Data provided section start

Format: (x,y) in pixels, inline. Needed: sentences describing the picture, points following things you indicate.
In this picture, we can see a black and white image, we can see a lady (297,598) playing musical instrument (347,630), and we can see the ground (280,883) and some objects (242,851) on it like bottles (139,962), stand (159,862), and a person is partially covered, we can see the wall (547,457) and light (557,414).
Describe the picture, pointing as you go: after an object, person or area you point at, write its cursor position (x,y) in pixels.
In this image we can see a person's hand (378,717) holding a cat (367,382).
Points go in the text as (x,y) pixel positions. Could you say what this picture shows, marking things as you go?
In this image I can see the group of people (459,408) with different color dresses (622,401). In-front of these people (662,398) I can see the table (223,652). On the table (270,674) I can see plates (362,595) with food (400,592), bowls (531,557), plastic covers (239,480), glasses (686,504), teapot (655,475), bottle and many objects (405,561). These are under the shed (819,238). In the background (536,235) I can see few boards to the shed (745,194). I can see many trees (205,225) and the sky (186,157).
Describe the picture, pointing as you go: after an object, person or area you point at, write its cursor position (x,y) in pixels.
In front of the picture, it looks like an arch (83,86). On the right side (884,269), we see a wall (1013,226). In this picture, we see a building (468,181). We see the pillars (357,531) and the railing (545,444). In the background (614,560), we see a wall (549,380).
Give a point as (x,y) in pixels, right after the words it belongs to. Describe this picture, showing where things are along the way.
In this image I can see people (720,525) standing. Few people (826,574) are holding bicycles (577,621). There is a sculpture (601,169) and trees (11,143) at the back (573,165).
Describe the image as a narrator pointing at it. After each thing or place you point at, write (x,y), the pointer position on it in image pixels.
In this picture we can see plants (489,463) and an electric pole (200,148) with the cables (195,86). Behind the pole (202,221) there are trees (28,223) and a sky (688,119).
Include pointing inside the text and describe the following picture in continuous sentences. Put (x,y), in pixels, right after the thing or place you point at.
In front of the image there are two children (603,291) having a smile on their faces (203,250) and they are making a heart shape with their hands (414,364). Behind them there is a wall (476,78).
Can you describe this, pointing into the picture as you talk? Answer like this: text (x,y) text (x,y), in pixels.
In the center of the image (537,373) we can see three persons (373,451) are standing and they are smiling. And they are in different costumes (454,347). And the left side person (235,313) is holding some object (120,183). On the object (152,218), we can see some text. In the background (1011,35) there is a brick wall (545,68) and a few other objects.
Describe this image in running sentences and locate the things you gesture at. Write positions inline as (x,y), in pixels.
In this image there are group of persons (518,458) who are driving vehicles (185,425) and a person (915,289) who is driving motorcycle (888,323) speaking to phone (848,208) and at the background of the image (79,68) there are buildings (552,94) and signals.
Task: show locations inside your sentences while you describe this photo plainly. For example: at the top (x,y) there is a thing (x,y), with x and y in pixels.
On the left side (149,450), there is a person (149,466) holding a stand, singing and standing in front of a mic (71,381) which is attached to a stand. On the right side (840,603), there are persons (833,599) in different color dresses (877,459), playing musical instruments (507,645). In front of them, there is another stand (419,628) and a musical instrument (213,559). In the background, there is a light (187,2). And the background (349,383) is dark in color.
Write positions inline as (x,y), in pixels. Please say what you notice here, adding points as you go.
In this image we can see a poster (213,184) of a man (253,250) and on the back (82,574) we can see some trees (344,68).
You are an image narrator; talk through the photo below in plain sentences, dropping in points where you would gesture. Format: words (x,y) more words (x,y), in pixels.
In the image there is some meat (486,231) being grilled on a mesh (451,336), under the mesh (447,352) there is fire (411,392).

Data provided section end

### Work task:
The records above need copying again. Keep each word as it is.

### Response:
Format: (x,y) in pixels, inline. Needed: sentences describing the picture, points following things you indicate.
In this picture, we can see a black and white image, we can see a lady (297,598) playing musical instrument (347,630), and we can see the ground (280,883) and some objects (242,851) on it like bottles (139,962), stand (159,862), and a person is partially covered, we can see the wall (547,457) and light (557,414).
Describe the picture, pointing as you go: after an object, person or area you point at, write its cursor position (x,y) in pixels.
In this image we can see a person's hand (378,717) holding a cat (367,382).
Points go in the text as (x,y) pixel positions. Could you say what this picture shows, marking things as you go?
In this image I can see the group of people (459,408) with different color dresses (622,401). In-front of these people (662,398) I can see the table (223,652). On the table (270,674) I can see plates (362,595) with food (400,592), bowls (531,557), plastic covers (239,480), glasses (686,504), teapot (655,475), bottle and many objects (405,561). These are under the shed (819,238). In the background (536,235) I can see few boards to the shed (745,194). I can see many trees (205,225) and the sky (186,157).
Describe the picture, pointing as you go: after an object, person or area you point at, write its cursor position (x,y) in pixels.
In front of the picture, it looks like an arch (83,86). On the right side (884,269), we see a wall (1013,226). In this picture, we see a building (468,181). We see the pillars (357,531) and the railing (545,444). In the background (614,560), we see a wall (549,380).
Give a point as (x,y) in pixels, right after the words it belongs to. Describe this picture, showing where things are along the way.
In this image I can see people (720,525) standing. Few people (826,574) are holding bicycles (577,621). There is a sculpture (601,169) and trees (11,143) at the back (573,165).
Describe the image as a narrator pointing at it. After each thing or place you point at, write (x,y), the pointer position on it in image pixels.
In this picture we can see plants (489,463) and an electric pole (200,148) with the cables (195,86). Behind the pole (202,221) there are trees (28,223) and a sky (688,119).
Include pointing inside the text and describe the following picture in continuous sentences. Put (x,y), in pixels, right after the thing or place you point at.
In front of the image there are two children (603,291) having a smile on their faces (203,250) and they are making a heart shape with their hands (414,364). Behind them there is a wall (476,78).
Can you describe this, pointing into the picture as you talk? Answer like this: text (x,y) text (x,y), in pixels.
In the center of the image (537,373) we can see three persons (373,451) are standing and they are smiling. And they are in different costumes (454,347). And the left side person (235,313) is holding some object (120,183). On the object (152,218), we can see some text. In the background (1011,35) there is a brick wall (545,68) and a few other objects.
Describe this image in running sentences and locate the things you gesture at. Write positions inline as (x,y), in pixels.
In this image there are group of persons (518,458) who are driving vehicles (185,425) and a person (915,289) who is driving motorcycle (888,323) speaking to phone (848,208) and at the background of the image (79,68) there are buildings (552,94) and signals.
Task: show locations inside your sentences while you describe this photo plainly. For example: at the top (x,y) there is a thing (x,y), with x and y in pixels.
On the left side (149,450), there is a person (149,466) holding a stand, singing and standing in front of a mic (71,381) which is attached to a stand. On the right side (840,603), there are persons (833,599) in different color dresses (877,459), playing musical instruments (507,645). In front of them, there is another stand (419,628) and a musical instrument (213,559). In the background, there is a light (187,2). And the background (349,383) is dark in color.
Write positions inline as (x,y), in pixels. Please say what you notice here, adding points as you go.
In this image we can see a poster (213,184) of a man (253,250) and on the back (82,574) we can see some trees (344,68).
You are an image narrator; talk through the photo below in plain sentences, dropping in points where you would gesture. Format: words (x,y) more words (x,y), in pixels.
In the image there is some meat (486,231) being grilled on a mesh (451,336), under the mesh (447,352) there is fire (411,392).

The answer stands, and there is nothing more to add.